Abstract:
The practice of medicine has evolved significantly during the past decade, with the
emergence of new diagnostic and prognostic tools allowing for a better implementation
of “precision medicine”. Among these tools is Machine Learning (ML) that offers the
opportunity of personalized patient-tailored care. However, just as humans, ML models
still face some difficulty when classifying patients in certain applications where clear-cut
boundaries between classes are not easy to identify (e.g., when diagnosing patients with
intermediate pretest probability or estimating level of stress of healthcare workers during
a pandemic). In this work, we propose an ML architecture to improve the sensitivity of
the model to detect patients in intermediate “hard-to-classify” classes and boost the
overall performance.

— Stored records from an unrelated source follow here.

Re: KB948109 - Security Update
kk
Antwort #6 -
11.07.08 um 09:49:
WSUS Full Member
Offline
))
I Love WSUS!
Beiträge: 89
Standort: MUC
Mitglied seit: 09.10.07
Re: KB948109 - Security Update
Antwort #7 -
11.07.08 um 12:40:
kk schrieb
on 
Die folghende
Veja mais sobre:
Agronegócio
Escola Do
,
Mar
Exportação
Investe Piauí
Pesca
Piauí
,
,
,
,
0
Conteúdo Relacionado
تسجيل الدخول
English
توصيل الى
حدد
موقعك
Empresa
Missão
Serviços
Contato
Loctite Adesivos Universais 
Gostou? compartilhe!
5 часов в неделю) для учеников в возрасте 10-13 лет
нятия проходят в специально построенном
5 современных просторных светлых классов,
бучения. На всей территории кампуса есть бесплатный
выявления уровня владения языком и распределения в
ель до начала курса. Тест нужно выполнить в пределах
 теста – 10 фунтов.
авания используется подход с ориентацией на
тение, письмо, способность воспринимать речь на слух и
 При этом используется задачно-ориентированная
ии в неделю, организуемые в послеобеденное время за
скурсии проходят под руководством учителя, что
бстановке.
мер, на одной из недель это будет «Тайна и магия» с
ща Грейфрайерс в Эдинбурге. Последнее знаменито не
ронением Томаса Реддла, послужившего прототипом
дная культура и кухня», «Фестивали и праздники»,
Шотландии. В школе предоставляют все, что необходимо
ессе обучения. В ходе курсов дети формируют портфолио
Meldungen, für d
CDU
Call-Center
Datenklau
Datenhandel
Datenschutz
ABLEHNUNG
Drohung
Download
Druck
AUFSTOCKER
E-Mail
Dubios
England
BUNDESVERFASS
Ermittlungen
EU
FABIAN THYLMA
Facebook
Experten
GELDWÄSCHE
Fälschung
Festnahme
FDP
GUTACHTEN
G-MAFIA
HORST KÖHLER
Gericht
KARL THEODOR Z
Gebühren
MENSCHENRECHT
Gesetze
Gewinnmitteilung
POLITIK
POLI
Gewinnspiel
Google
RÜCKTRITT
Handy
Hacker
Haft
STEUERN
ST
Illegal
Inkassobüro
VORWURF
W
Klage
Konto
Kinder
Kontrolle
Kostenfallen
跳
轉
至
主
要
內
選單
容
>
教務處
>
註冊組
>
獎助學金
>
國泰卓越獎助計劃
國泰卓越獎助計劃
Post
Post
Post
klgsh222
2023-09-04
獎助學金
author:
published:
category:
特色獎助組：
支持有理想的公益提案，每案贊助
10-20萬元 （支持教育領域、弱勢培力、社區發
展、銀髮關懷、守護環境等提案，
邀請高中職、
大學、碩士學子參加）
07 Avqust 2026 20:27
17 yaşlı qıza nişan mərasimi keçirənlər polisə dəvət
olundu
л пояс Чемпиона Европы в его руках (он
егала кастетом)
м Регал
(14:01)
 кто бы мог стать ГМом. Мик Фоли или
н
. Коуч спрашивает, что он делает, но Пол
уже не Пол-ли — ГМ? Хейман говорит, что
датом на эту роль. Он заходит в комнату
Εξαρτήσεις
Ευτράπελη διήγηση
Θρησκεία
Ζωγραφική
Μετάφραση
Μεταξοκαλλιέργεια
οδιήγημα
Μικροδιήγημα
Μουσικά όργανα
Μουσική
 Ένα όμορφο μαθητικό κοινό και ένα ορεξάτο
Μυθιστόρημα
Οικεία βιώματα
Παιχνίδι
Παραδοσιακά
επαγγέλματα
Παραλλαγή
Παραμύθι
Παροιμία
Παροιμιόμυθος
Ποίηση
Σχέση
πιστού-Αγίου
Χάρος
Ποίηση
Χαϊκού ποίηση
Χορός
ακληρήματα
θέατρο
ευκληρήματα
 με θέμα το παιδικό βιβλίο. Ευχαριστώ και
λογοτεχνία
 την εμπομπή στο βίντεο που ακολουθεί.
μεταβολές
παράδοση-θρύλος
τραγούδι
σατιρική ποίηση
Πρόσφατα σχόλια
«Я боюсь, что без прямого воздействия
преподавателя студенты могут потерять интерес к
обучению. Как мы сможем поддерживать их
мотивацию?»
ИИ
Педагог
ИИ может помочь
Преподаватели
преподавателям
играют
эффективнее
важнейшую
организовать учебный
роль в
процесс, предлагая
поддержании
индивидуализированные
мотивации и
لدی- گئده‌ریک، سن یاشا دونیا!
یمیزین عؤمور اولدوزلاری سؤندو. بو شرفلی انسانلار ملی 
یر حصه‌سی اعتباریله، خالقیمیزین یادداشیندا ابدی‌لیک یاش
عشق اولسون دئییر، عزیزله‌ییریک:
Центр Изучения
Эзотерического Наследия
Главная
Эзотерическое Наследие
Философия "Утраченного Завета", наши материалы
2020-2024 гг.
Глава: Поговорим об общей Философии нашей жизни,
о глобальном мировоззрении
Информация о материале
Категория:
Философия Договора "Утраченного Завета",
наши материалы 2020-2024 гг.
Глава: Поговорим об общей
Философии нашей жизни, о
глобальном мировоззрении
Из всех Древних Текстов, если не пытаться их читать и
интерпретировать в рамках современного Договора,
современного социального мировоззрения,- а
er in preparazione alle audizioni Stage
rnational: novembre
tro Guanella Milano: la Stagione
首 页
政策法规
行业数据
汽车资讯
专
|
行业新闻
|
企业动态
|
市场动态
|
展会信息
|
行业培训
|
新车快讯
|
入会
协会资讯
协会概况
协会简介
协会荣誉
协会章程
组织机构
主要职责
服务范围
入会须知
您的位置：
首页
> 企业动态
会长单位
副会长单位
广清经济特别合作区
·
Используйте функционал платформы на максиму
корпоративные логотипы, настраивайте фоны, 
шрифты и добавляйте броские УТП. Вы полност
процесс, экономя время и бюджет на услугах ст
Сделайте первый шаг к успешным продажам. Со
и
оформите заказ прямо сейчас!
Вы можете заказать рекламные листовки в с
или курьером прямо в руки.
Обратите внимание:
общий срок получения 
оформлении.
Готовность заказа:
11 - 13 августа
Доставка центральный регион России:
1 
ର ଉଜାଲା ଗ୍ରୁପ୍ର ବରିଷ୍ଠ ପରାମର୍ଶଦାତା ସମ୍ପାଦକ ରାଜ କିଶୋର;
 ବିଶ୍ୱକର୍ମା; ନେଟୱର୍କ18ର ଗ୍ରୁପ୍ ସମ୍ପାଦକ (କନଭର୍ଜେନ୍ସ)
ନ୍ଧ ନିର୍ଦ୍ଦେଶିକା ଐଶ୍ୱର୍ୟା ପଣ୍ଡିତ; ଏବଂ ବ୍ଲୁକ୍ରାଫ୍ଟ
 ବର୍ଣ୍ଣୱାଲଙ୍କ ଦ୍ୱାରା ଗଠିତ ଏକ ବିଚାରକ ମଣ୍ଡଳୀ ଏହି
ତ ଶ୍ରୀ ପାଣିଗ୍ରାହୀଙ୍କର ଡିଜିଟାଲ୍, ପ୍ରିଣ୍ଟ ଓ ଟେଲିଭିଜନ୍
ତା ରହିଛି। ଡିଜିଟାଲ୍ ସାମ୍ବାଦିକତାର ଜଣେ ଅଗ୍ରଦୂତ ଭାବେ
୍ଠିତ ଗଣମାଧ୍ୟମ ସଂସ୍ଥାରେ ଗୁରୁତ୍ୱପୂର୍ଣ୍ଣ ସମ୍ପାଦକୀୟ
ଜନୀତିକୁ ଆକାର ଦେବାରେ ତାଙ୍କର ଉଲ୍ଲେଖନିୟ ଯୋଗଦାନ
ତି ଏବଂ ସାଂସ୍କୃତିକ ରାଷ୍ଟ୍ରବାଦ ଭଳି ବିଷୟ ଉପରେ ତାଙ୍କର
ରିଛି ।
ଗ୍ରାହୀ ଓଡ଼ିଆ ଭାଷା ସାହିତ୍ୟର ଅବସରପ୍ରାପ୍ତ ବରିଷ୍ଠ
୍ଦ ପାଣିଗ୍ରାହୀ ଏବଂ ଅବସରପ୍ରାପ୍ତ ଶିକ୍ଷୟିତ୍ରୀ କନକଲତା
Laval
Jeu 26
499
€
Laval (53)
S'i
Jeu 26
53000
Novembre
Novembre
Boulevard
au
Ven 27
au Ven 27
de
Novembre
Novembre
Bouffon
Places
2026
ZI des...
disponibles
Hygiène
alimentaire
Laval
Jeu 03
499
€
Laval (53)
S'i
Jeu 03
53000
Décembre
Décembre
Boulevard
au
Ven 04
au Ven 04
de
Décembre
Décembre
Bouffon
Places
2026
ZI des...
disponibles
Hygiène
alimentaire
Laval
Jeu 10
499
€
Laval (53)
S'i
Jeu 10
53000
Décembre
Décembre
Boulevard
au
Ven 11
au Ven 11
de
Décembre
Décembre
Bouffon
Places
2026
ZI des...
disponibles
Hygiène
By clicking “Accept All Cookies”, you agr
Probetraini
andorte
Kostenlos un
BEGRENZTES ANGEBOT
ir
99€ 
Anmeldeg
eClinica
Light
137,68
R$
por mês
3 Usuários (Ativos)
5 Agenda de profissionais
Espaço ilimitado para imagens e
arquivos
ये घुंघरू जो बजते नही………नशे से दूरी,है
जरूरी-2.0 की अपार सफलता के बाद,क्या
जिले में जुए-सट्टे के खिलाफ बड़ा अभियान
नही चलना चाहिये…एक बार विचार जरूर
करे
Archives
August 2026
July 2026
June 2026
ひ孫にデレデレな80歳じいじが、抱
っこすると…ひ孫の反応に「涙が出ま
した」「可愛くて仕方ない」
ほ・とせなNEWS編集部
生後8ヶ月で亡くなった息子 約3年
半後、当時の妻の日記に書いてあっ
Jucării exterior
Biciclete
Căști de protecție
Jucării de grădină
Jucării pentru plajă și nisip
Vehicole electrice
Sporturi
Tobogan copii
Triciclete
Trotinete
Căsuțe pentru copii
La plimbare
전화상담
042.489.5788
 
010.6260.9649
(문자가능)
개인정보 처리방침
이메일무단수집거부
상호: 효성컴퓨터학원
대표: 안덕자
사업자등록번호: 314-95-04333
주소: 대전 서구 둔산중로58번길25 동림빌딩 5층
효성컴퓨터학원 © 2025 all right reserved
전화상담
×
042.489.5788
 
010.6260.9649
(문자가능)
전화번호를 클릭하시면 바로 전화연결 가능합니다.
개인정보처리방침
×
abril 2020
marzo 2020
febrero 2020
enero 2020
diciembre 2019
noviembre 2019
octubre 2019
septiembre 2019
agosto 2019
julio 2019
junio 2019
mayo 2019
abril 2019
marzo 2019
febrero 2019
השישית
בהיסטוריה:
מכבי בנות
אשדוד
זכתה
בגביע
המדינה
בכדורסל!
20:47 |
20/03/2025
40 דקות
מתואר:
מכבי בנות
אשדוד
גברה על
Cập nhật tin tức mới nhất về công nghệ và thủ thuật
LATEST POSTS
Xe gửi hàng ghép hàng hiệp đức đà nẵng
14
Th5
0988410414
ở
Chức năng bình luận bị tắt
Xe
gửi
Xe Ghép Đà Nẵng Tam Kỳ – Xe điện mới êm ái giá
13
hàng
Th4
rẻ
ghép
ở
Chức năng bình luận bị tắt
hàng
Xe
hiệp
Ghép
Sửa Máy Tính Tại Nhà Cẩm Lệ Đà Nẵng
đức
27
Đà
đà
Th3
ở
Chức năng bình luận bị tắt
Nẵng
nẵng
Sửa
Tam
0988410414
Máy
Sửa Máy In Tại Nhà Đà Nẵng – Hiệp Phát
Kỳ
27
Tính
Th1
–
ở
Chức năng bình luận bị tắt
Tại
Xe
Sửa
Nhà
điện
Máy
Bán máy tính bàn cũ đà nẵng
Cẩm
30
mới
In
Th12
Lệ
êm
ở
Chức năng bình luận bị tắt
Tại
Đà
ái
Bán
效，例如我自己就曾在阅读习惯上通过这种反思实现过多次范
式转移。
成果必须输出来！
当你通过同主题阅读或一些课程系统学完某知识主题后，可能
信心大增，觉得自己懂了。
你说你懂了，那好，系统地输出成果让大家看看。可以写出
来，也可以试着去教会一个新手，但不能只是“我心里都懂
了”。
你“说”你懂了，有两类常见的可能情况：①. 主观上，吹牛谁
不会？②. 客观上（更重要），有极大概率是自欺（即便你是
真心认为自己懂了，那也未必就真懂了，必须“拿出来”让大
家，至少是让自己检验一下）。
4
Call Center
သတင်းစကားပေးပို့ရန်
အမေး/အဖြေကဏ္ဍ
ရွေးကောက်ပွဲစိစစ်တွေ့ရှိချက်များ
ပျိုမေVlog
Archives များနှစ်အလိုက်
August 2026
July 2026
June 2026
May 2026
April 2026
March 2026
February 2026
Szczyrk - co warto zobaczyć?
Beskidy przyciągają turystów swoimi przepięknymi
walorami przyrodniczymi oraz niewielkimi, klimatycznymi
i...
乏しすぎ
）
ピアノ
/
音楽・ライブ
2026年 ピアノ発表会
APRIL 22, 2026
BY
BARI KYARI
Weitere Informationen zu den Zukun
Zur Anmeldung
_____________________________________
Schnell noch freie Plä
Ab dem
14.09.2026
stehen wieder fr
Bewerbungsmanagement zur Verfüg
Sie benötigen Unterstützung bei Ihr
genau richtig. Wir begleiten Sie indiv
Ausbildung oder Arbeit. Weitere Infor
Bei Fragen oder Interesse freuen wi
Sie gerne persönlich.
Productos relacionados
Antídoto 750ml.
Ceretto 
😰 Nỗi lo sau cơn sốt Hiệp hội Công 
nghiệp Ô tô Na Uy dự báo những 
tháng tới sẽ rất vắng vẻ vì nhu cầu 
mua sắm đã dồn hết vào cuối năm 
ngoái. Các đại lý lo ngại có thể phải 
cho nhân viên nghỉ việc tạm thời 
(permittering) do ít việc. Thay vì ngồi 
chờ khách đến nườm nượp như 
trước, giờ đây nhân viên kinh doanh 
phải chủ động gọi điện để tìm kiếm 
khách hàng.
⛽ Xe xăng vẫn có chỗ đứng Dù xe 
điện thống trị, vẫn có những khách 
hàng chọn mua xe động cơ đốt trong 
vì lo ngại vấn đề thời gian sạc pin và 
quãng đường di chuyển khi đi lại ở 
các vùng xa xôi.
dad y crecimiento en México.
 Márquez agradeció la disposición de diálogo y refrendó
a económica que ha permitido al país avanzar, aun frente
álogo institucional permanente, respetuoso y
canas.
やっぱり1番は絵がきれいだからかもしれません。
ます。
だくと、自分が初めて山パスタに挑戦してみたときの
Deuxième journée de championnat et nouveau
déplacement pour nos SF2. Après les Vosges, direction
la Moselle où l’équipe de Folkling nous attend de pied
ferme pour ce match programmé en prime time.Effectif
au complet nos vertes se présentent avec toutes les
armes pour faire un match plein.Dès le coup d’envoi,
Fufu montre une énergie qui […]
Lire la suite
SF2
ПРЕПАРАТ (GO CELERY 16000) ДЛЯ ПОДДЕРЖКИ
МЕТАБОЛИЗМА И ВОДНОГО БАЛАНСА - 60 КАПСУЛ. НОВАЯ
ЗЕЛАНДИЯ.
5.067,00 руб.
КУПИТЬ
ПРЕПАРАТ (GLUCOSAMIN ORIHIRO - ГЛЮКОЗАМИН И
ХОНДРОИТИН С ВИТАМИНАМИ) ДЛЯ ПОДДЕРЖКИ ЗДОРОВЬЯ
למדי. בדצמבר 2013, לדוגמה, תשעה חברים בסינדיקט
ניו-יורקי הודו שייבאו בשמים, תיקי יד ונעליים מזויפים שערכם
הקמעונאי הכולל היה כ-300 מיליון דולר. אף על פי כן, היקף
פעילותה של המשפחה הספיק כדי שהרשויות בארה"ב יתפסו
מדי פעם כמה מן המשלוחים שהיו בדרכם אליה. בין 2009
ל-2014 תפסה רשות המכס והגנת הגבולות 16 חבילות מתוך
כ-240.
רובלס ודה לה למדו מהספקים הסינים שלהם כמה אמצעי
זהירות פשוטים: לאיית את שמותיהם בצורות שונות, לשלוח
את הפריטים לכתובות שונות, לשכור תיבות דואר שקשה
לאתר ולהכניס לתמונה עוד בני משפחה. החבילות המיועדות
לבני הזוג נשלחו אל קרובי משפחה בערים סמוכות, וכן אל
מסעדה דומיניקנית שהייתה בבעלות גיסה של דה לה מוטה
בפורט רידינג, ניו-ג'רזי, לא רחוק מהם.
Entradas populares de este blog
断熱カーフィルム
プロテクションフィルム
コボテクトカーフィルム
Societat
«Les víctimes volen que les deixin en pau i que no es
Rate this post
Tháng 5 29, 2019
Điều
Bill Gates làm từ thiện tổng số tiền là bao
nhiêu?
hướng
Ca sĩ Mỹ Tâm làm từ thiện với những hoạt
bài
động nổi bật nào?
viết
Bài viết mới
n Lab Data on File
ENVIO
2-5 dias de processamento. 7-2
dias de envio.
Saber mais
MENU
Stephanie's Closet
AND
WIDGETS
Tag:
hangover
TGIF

This architecture replaces a single classifier by a group of cascaded
specialized classifiers that we refer to as: the Human-like Classifier, the Segregating
Classifier, and the Deep Classifiers. By doing so, it flags the points that are hard to
classify and then develops more specialized models to segregate them. To test its
effectiveness, 8 machine learning algorithms were used to predict the feeling of protection
among healthcare workers during the COVID-19 pandemic, based on a global online
survey, using the traditional and the proposed architectures. The results show, for most
algorithms, an enhanced sensitivity for points belonging to intermediate classes, as well
as an overall improvement in the models’ accuracies. To validate the results and check
for generalizability, the new architecture is tested on a different output of the public health
dataset (to predict respondents’ perception of being valued by their community), and on
another public dataset (Wine Quality Dataset), and yielded similar results with improved
accuracies for most algorithms when compared to the old architecture. This architecture
is proving to be a very promising tool to assist physicians in their decision making
especially that it is fully automated and does not depend on the algorithm or dataset used.